Zasłonił się immunitetem
Na zarzuty posła Konrada Frysztaka odpowiedział w imieniu zarządu Enei Nowej Energii dział marketingu i komunikacji. Cytujemy je w całości: "Zarząd Enei Nowa Energia sp. z o.o. wyjaśnia, że Sąd Okręgowy w Radomiu wydał postanowienie formalne – o odrzuceniu pozwu w związku z niedopuszczalnością drogi sądowej. Tym samym Sąd Okręgowy w Radomiu nie rozstrzygał sprawy merytorycznie, nie wypowiedział się w przedmiocie zasadności pozwu, czy też samej wypowiedzi posła Konrada Frysztaka. Wbrew uprzednim twierdzeniom strony pozwanej – poseł Konrad Frysztak zasłonił się posiadanym immunitetem poselskim, który w ocenie sądu I instancji stanowi przeszkodę do rozpoznania sprawy.
Tym samym - z uwagi na brak merytorycznego rozstrzygnięcia sprawy - jako spółka, nadal podtrzymujemy twierdzenia zawarte w pozwie i podkreślamy, że wypowiedzi Pana posła Frysztaka na temat Enei Nowa Energia nie mają nic wspólnego
z rzeczywistością, nie odnoszą się do faktów i przez to naruszają dobre imię spółki.

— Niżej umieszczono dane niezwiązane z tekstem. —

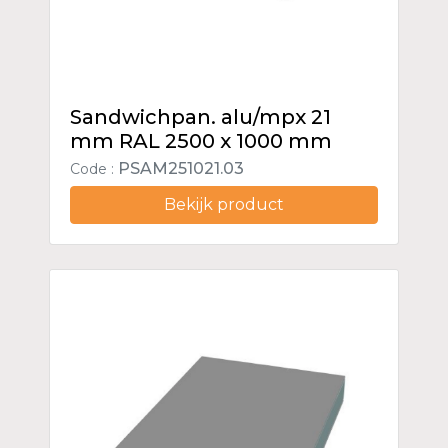
Sandwichpan. alu/mpx 21
mm RAL 2500 x 1000 mm
PSAM251021.03
Code :
Bekijk product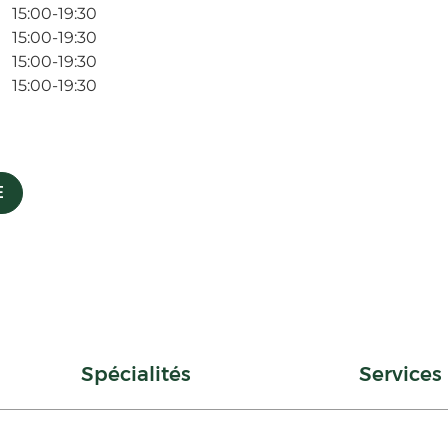
15:00-19:30
15:00-19:30
15:00-19:30
15:00-19:30
E
Spécialités
Services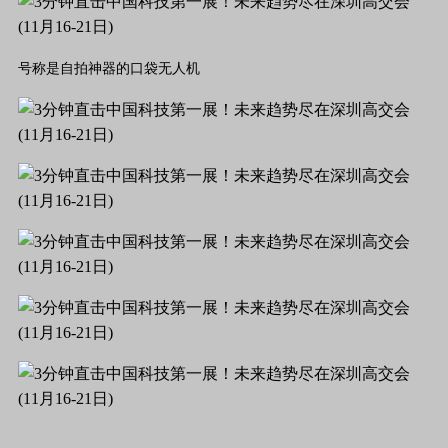
号称是自拍神器的口袋无人机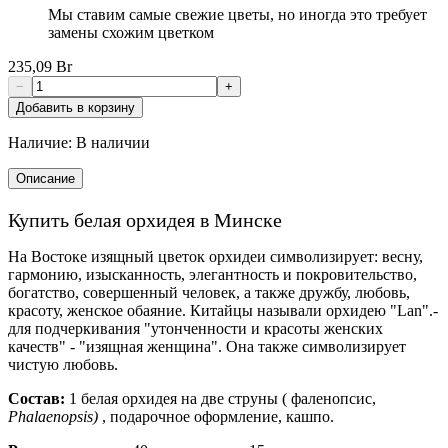
Мы ставим самые свежие цветы, но иногда это требует
замены схожим цветком
235,09 Br
−
+
Добавить в корзину
Наличие:
В наличии
Описание
Купить белая орхидея в Минске
На Востоке изящный цветок орхидеи символизирует: весну,
гармонию, изысканность, элегантность и покровительство,
богатство, совершенный человек, а также дружбу, любовь,
красоту, женское обаяние. Китайцы называли орхидею "Lan".-
для подчеркивания "утонченности и красоты женских
качеств" - "изящная женщина". Она также символизирует
чистую любовь.
Состав:
1 белая орхидея на две струны ( фаленопсис,
Phalaenopsis)
, подарочное оформление, кашпо.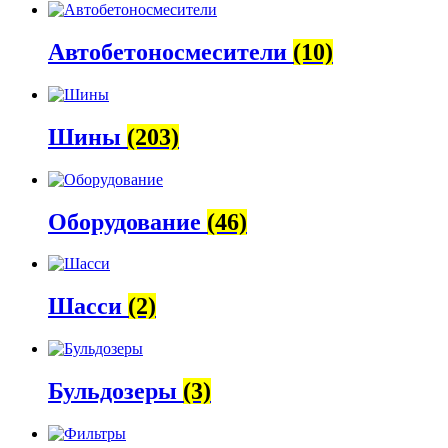
Автобетоно­смесители
(10)
Шины
(203)
Оборудование
(46)
Шасси
(2)
Бульдозеры
(3)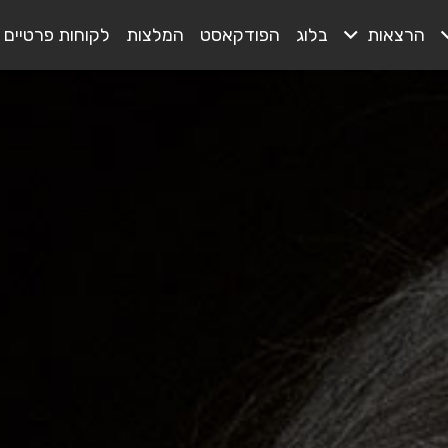
הרצאות
בלוג
הפודקאסט
המלצות
לקוחות פרטיים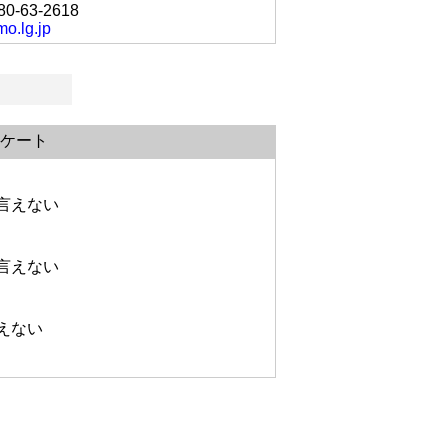
80-63-2618
mo.lg.jp
ケート
言えない
言えない
えない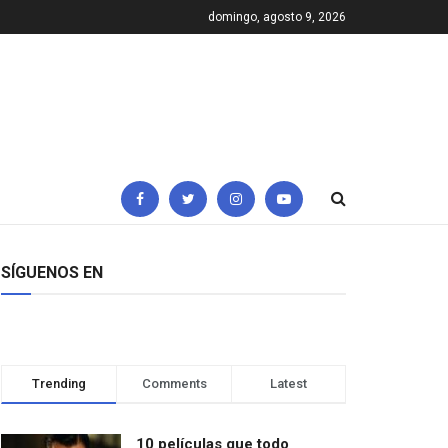
domingo, agosto 9, 2026
SÍGUENOS EN
Trending
Comments
Latest
10 películas que todo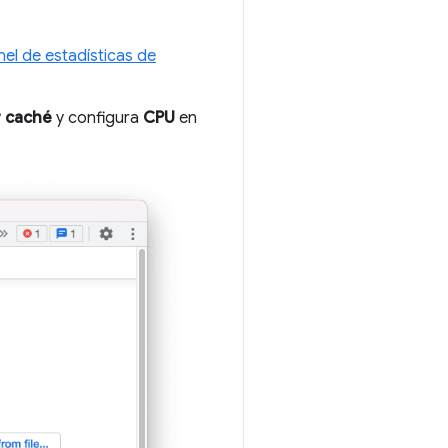
nel de estadísticas de
r caché
y configura
CPU
en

Jednocześnie, jako Zarząd spółki, zwracamy się do Pana posła z prośbą, aby będąc przekonanym o prawdziwości swoich wypowiedzi - na co wskazuje w ramach swoich publicznych wypowiedzi - dobrowolnie zrzekł się immunitetu i stanął w obliczu prawdy, mierząc się wyłącznie z faktami, a nie swoimi przypuszczeniami".